False premise. One can establish such roads by law (e.g. desired routes) but have the private sector build and maintain them afterwards. Same with post offices, where charters are issued to private owner/operators.
The private sector owned and operated (and still does) huge interstate railroad networks; the same can be applied to interstate highways. No need to gouge people for taxes to fill a “trust fund” whose end is questionable, never mind being a Ponzi scheme in and of itself. There are no flaws with the concept of privately-owned roadways whatsoever, other than the government regarding it as a flaw when they want control of it. No toll roads given over to private operators have become “financial disasters” eitherthe financial disaster was having them “free” to begin with, and the trust fund is exemplary of the real disaster.
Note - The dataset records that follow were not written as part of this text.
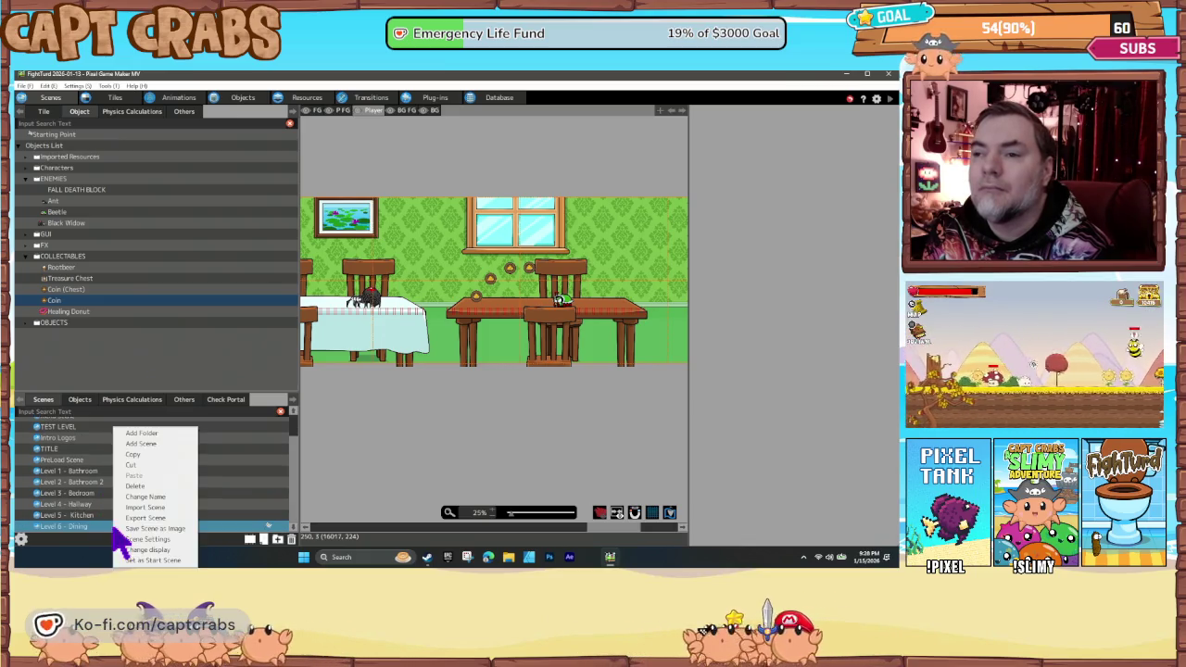
pyautogui.click(148, 538)
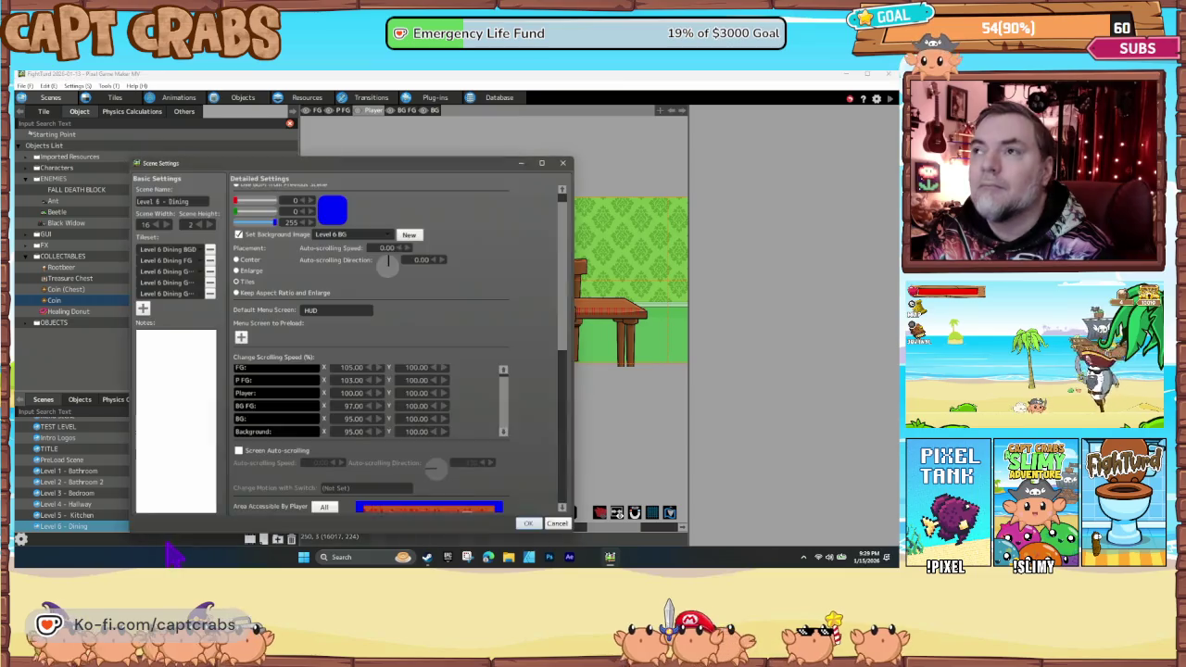
pyautogui.scroll(1, 382, 227)
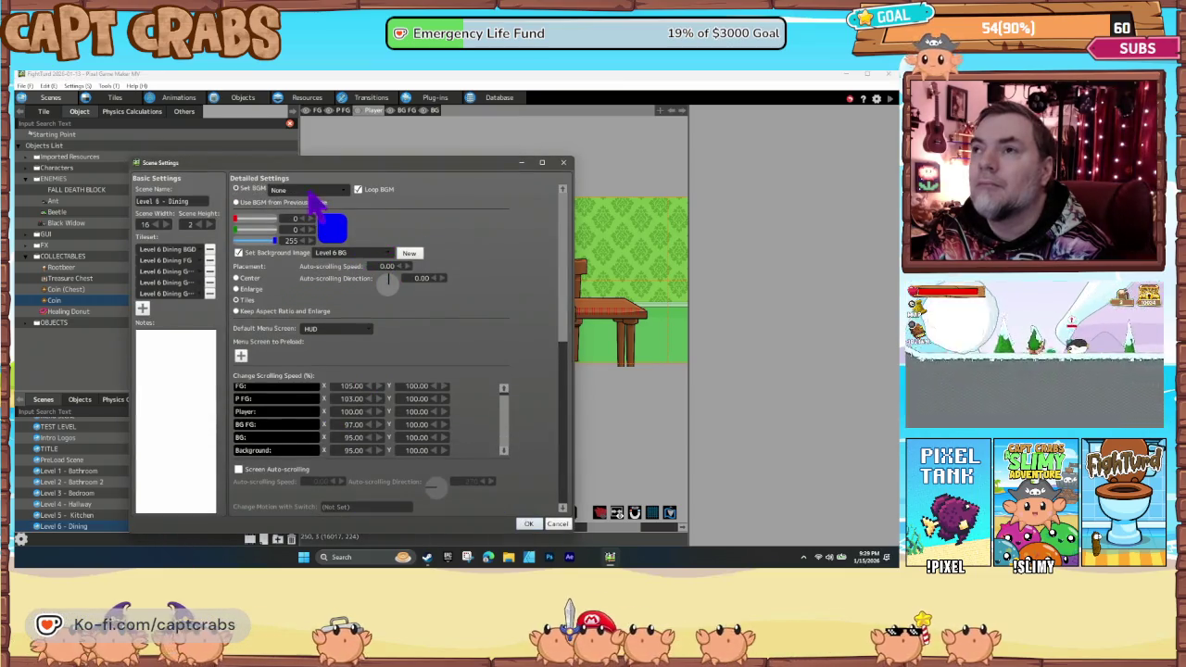
pyautogui.click(315, 191)
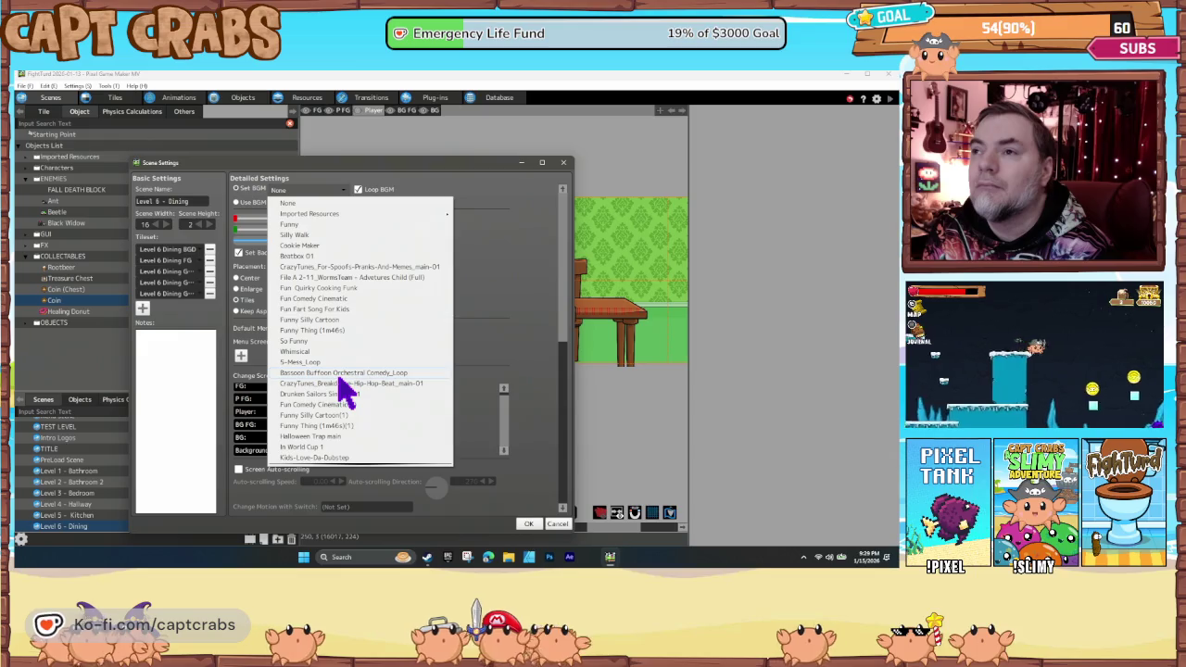
pyautogui.scroll(-2, 335, 393)
pyautogui.click(325, 421)
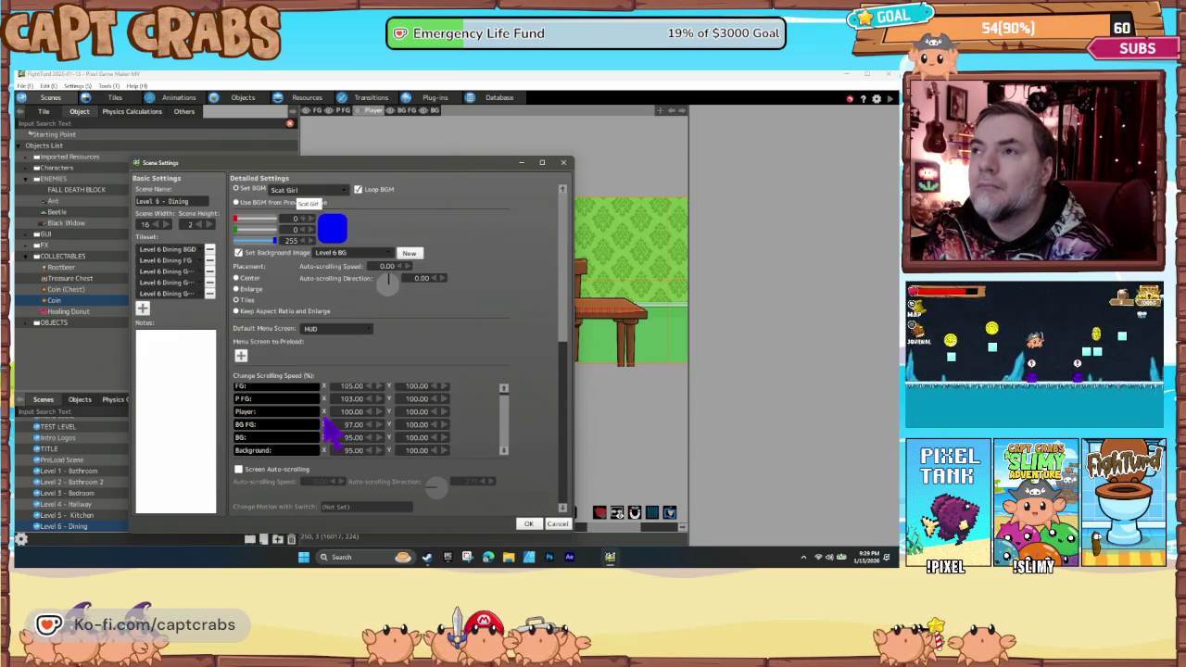
pyautogui.click(528, 525)
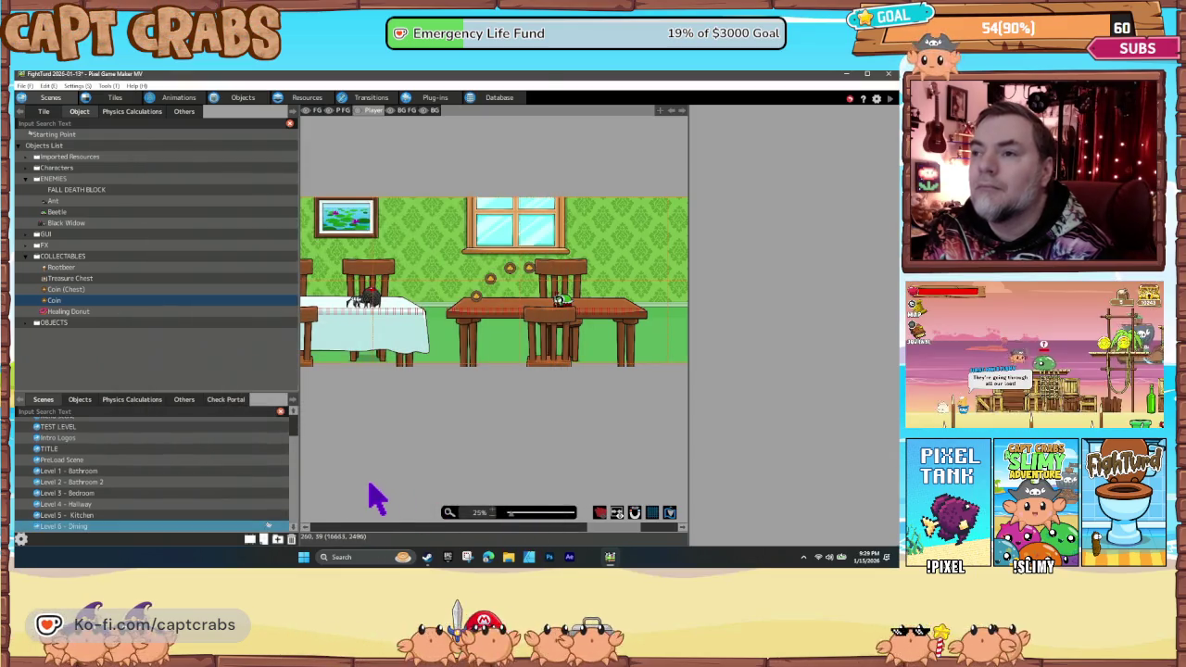
# Test-play with F5, jumping onto the table and moving right to collect coins.
pyautogui.press('F5')
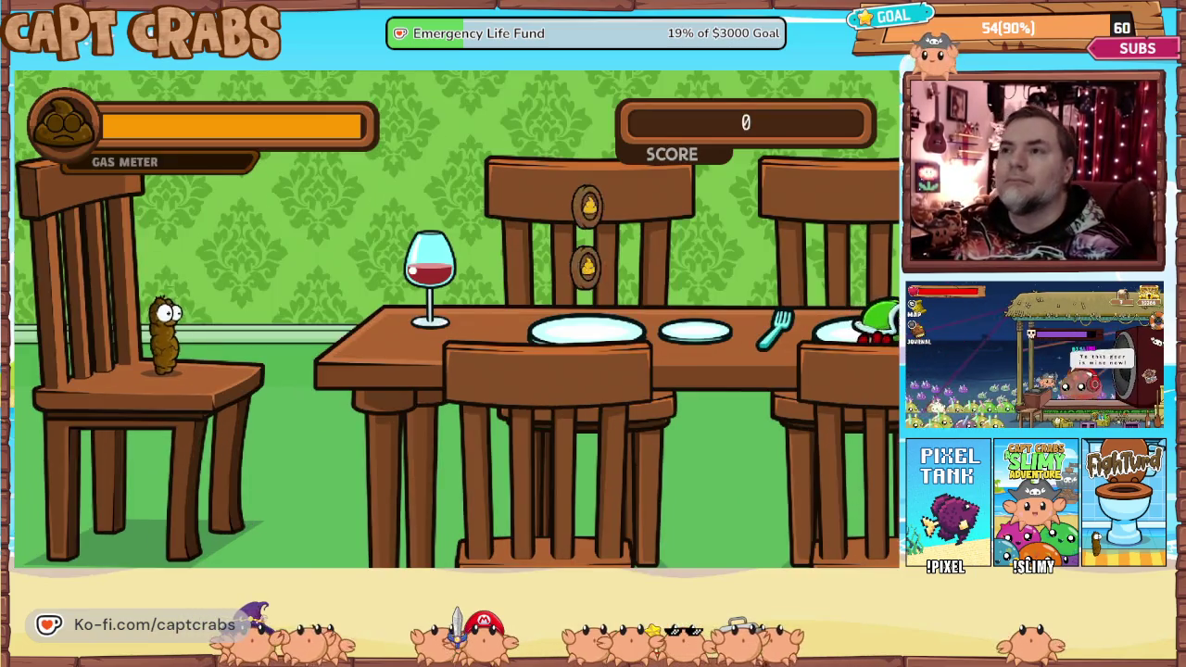
pyautogui.press('Right')
pyautogui.press('space')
Your point about the railroads is valid in some ways, but there is a major problem with it: How many of these railroads were constructed using enormous government resources as well as the government's power of eminent domain to forcibly seize private property from its rightful owners?
In terms of privately-owned toll roads and their financial stability ... Did you ever wonder why most of the investors that purchased the long-term leases on these toll roads were foreign companies? It's because institutional investors here in the U.S. were too smart to get involved in them. Having the governor of Indiana running around highlighting his credentials as a smart leader by pointing out how badly he screwed the new "owner" of the Indiana Turnpike makes that point clear.